Fluoroscopy (angiography, gastro-intestinal fluroscopy)

For main article see X-ray image intensifier and Contrast medium

Fluoroscopy is a term invented by Thomas Edison during his early X-ray studies. The name refers to the fluorescence he saw while looking at a glowing plate bombarded with X-rays.

This is a technique that provides moving projection radiographs of lower quality. Fluoroscopy is mainly performed to view movement (of tissue or a contrast agent), or to guide a medical intervention, such as angioplasty, pacemaker insertion, or joint repair/replacement. The latter are often carried out in the operating theatre, using a portable fluoroscopy machine called a C-arm.
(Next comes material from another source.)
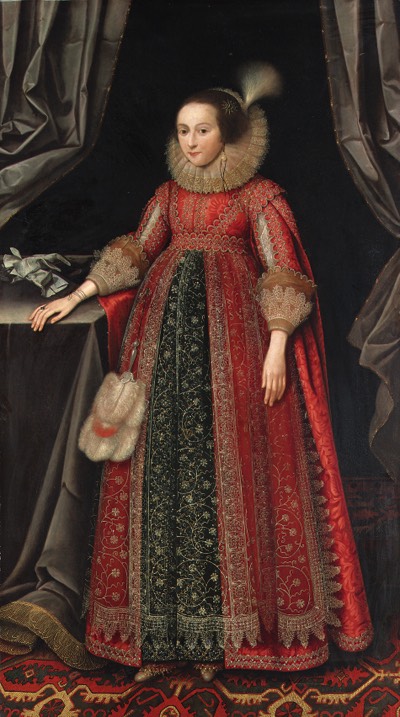
Locate an element on the screen. This screenshot has width=400, height=717. black wall/background is located at coordinates (311, 120).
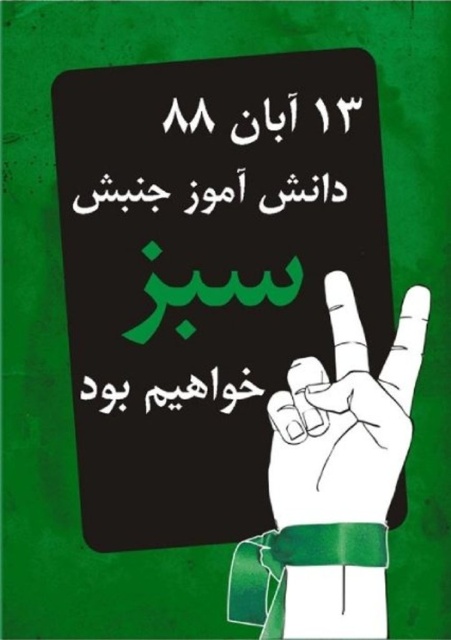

It can move around the surgery table and make digital images for the surgeon.

Angiography is the use of fluoroscopy to view the cardiovascular system. An iodine-based contrast is injected into the bloodstream and watched as it travels around. Since liquid blood and the vessels are not very dense, a contrast with high density (like the large iodine atoms) is used to view the vessels under X-ray. Angiography is used to find aneurysms, leaks, blockages (thromboses), new vessel growth, and placement of catheters and stents. Balloon angioplasty is often done with angiography.

Fluoroscopy can be used to examine the digestive system using a substance which is opaque to X-rays, (usually barium sulphate or gastrografin), which is introduced into the digestive system either by swallowing or as an enema. This is normally as part of a double contrast technique, using positive and negative contrast. Barium sulfate coats the walls of the digestive tract (positive contrast), which allows the shape of the digestive tract to be outlined as white or clear on an X-ray. Air may then be introduced (negative contrast), which looks black on the film. The barium meal is an example of a contrast agent swallowed to examine the upper digestive tract. Note that while soluble barium compounds are very toxic, the insoluble barium sulfate is non-toxic because its low solubility prevents the body from absorbing it.

Most modern injected radiographic positive contrast media are iodine-based. Patients who suffer from allergy to shellfish may be allergic to iodine, and should consult their physician regarding pre-medication to lessen risk of allergic reaction. Iodinated contrast comes in two forms: ionic and non-ionic compounds. Non-ionic contrast is significantly more expensive than ionic (approximately three to five times the cost), however, non-ionic contrast tends to be safer for the patient, causing fewer allergic reactions and uncomfortable side effects such as hot sensations or flushing. Most imaging centers now use non-ionic contrast exclusively, finding that the benefits to patients outweigh the expense.

    * Negative radiographic contrast agents are air and carbon dioxide (CO2). The latter is easily absorbed by the body and causes less spasm. It can also be injected into the blood, where air absolutely cannot.